Keeping adults with disabilities active

Play Beyond Expectations, a non-profit organization that offers supervised gym-based activities for adults with ­disabilities, is hosting COVID-safe outdoor sessions in May.

The program allows adults with disabilities and their cohorts to have fun safely and together. Cohorts can be from family, support workers, a group home, a day program or school.

Activities include floor hockey, pickleball and stretching. There will be six fun/skill stations. Participants play at each station for 10 to 12 minutes before rotating.

The cost is $5.75 per client. The program runs from 10:30 a.m. to noon or 12:30 to 2 p.m. on Mondays, May 3, 10, 17 and 31 at the lacrosse box at the Esquimalt Recreation Centre, 527 Fraser St. Register at the Esquimalt Parks and Recreation website. For more information, go to playbeyondexpectations.com.

Electronics safely shredded, recycled

Securely destroy your personal data and recycle unwanted electronics at a free Electronics Shredding and Recycling event hosted by the Better Business Bureau, May 14.

It’s the first electronics shredding and recycling event hosted by the Vancouver Island BBB, in partnership with the Electronic Recycling Association.

Rosalind Scott, president and CEO of the Island BBB, said the goal is to encourage people to protect their electronic data from cyber theft while collecting donations of unwanted devices that can be refurbished and donated to local charities.

“If you want, you can have your hard drive destroyed free of charge while you watch. Every­thing dropped off will be recycled — nothing will end up in the landfill.”

Items accepted include computers, laptops, cellphones, gaming consoles, printers and tablets.

Refurbished electronics will be donated to Women in Need, Victoria Natural History Society, Greater Victoria Coalition to End Homelessness and Bridges for Women Society.

Any surplus will go to other charities on the Island.

The service is free. It runs from 10 a.m. to 2 p.m. Friday, May 14 in the Tillicum Centre parking lot (outside Old Navy), 3170 Tillicum Rd.

For more information, go to bbb.org/vancouver-island.

Campaign educates on period poverty

Members of the Oak Bay High School Interact Club are initiating a campaign to educate their peers and the community on period poverty and the taboo of menstruation.

The club has partnered with Shed Red, a Canadian student-run organization that works to address menstrual equality, to organize a hygiene drive at the school and the local community. The club hopes to raise money and collect period products from within their school and local businesses.

^^^^^^^^^^^^^^^^

Instructions:
• A. In the community news briefs, what is the cost per client of the Play Beyond Expectations outdoor sessions?
• B. Proceed with the community news briefs, picking up after their final sentence.
These items come from a separate source and are unrelated to the news briefs.

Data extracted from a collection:

^^^^^^^^^^^^^^^^

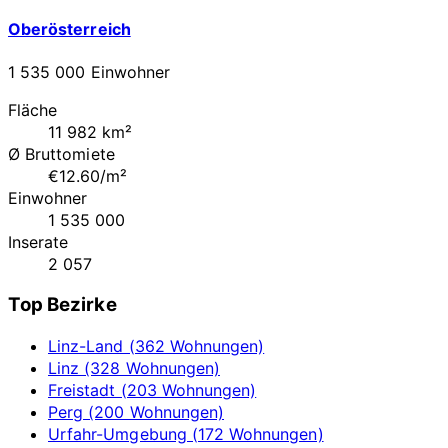
Oberösterreich
1 535 000 Einwohner
Fläche
11 982 km²
Ø Bruttomiete
€12.60/m²
Einwohner
1 535 000
Inserate
2 057
Top Bezirke
Linz-Land (362 Wohnungen)
Linz (328 Wohnungen)
Freistadt (203 Wohnungen)
Perg (200 Wohnungen)
Urfahr-Umgebung (172 Wohnungen)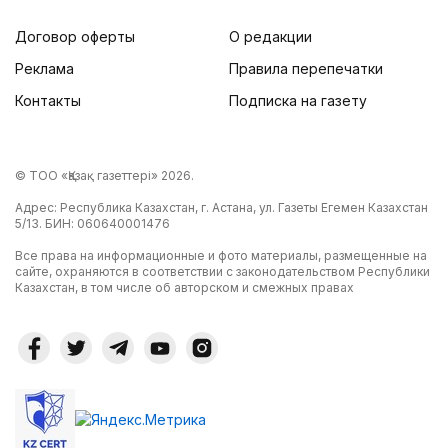
Договор оферты
О редакции
Реклама
Правила перепечатки
Контакты
Подписка на газету
© ТОО «Қазақ газеттері» 2026.
Адрес: Республика Казахстан, г. Астана, ул. Газеты Егемен Казахстан
5/13. БИН: 060640001476
Все права на информационные и фото материалы, размещенные на
сайте, охраняются в соответствии с законодательством Республики
Казахстан, в том числе об авторском и смежных правах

^^^^^^^^^^^^^^^^

Answers for each item:
• A. $5.75 per client.

• B.
A third of people who menstruate in Canada struggle to afford sanitary hygiene products, which results in many developing health problems and having to miss work or school.

The students hope the campaign can start conversations in the community to help dispel the stigma and shame surrounding menstruation.

They plan to donate everything they collect to people in need who menstruate.

For more information, ­contact Katie Bentley at ­katiebentley26@gmail.com.

Ride Don’t Hide helps mental health

The Canadian Mental Health Association British Columbia is launching its Ride Don’t Hide campaign at the start of this year’s Mental Health Week, May 3 to 9.

The fundraising campaign, which runs May 3 to June 14, brings together local riders, walkers, runners, yogis and ­others for a virtual physical activity challenge.

This is the 10th anniversary of the event in Victoria.

Participants in Victoria can take part in Decoding Mental Health, a new initiative that allows registered riders and walkers to scan QR codes at over 20 local businesses to win prizes.

“People can set their own goals and move in their own way, on their own time, but it all rolls up to more timely, more accessible mental health help when people need it,” said Gillian Carleton, local Ride Don’t Hide ambassador and cycling Olympian. “Find that cycling/walking buddy and join with friends and neighbours to raise funds, raise your heart rate and raise your spirits.”

Funds raised from the event will go toward youth mental health programs.

Ride Don’t Hide is the largest mental-health bike ride in Canada, raising more than $10 million in the past decade for community-based mental-health programs and services.

The ride in Victoria attracted more than 600 participants in 2019.